>>>

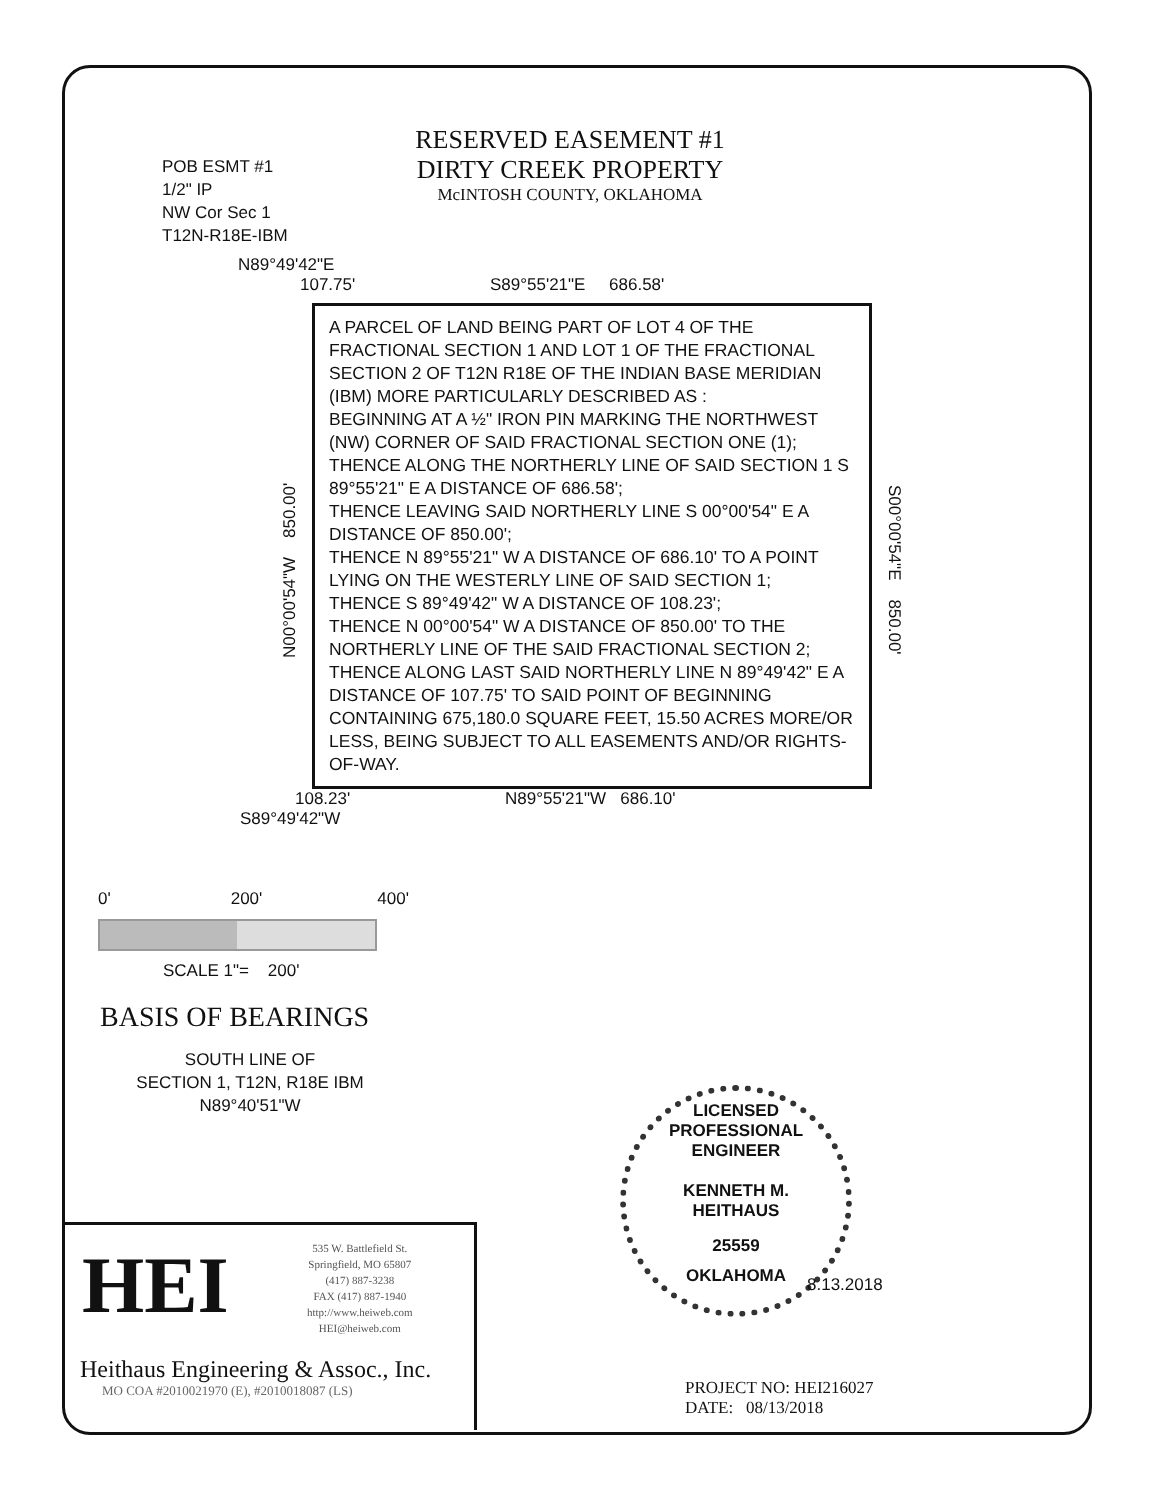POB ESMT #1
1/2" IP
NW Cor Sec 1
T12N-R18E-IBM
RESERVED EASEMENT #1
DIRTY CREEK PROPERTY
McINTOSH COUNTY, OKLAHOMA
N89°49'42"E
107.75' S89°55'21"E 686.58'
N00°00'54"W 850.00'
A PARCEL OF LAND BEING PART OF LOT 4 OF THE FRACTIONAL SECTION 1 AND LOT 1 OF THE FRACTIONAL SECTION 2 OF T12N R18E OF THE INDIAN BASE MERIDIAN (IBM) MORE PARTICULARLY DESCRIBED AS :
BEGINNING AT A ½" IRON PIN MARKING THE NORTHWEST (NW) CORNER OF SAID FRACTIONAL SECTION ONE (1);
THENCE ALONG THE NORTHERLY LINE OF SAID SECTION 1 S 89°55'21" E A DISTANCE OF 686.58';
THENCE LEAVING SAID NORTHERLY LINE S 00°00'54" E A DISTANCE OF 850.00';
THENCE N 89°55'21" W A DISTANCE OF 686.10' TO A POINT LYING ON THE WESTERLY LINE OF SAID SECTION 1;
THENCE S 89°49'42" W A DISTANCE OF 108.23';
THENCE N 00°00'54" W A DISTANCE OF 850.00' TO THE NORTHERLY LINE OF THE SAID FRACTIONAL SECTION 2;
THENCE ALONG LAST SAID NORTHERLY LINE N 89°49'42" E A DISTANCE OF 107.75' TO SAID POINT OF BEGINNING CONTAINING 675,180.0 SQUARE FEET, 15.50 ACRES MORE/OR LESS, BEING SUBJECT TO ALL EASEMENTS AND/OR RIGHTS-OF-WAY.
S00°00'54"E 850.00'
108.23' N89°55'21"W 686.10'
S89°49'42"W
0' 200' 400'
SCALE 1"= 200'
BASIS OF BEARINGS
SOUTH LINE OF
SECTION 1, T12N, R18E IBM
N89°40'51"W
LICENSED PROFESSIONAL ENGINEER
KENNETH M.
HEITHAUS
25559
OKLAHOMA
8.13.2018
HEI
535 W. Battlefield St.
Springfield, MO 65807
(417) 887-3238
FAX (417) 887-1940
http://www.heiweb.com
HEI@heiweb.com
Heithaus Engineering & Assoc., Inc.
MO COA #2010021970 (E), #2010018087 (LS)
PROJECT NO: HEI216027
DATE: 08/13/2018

<<<
>>>

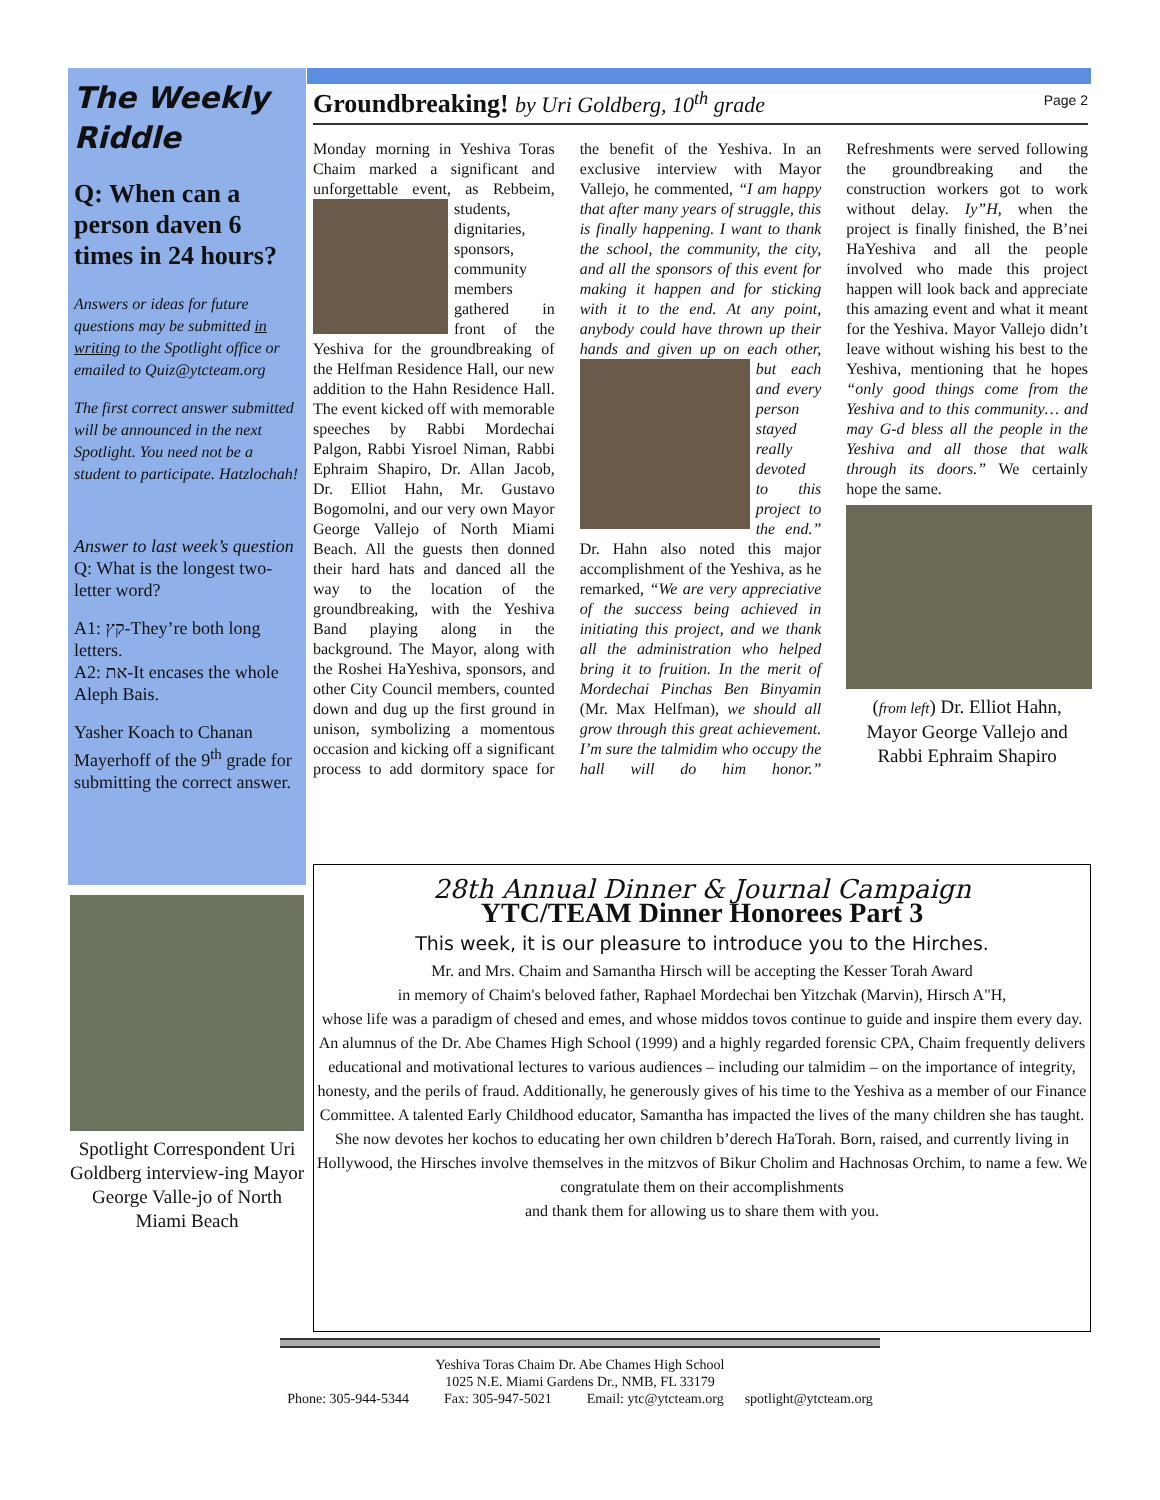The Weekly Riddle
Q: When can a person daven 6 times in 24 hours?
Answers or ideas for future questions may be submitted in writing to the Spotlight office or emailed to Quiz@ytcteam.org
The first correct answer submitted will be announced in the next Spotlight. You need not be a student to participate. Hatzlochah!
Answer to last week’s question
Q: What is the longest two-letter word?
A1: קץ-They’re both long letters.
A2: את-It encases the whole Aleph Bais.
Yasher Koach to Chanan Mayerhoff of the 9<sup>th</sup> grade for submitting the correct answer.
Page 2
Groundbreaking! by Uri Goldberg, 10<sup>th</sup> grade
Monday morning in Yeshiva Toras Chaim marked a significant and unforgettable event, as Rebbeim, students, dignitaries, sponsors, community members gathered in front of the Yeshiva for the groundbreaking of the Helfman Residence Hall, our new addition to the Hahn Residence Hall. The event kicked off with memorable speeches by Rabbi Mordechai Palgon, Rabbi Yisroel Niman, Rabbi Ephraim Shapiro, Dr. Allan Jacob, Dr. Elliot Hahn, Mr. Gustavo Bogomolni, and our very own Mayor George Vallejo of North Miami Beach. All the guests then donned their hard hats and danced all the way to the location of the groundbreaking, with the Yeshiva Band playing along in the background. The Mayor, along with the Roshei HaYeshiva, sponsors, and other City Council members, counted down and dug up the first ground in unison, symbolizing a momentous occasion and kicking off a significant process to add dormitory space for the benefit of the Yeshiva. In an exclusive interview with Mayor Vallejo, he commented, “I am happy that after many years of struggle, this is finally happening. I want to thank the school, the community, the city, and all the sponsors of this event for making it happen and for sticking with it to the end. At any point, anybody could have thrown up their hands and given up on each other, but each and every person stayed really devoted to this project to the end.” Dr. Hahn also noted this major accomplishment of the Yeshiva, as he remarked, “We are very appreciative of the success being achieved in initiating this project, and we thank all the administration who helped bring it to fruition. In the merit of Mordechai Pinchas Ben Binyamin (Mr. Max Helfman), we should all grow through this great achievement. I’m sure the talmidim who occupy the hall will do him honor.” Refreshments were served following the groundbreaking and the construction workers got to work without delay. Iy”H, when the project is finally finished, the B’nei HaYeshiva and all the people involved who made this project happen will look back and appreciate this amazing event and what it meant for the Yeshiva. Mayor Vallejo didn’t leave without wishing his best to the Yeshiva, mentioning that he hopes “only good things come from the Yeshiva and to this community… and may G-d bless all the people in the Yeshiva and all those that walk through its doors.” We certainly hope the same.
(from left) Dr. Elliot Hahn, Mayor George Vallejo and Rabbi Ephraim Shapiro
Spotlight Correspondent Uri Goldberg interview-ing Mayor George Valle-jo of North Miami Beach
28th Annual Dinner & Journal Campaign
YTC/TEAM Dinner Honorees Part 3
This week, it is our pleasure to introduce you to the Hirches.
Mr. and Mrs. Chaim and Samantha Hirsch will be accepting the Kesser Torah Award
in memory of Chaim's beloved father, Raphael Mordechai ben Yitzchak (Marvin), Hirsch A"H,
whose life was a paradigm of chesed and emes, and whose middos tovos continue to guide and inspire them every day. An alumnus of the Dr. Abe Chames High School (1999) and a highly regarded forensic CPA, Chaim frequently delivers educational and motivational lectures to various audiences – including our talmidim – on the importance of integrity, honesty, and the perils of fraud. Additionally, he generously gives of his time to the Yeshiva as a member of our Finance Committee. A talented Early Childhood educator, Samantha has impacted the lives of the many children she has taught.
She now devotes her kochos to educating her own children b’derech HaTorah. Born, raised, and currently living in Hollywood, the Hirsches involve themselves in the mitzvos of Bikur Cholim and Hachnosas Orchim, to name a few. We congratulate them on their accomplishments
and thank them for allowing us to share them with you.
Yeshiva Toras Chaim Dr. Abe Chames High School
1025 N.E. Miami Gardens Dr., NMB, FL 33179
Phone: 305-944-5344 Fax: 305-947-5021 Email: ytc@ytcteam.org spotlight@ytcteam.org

<<<

--- Task item ---
Provide the count of lines in the records above that hold the word "Samantha", with no other text.

--- Task output ---
2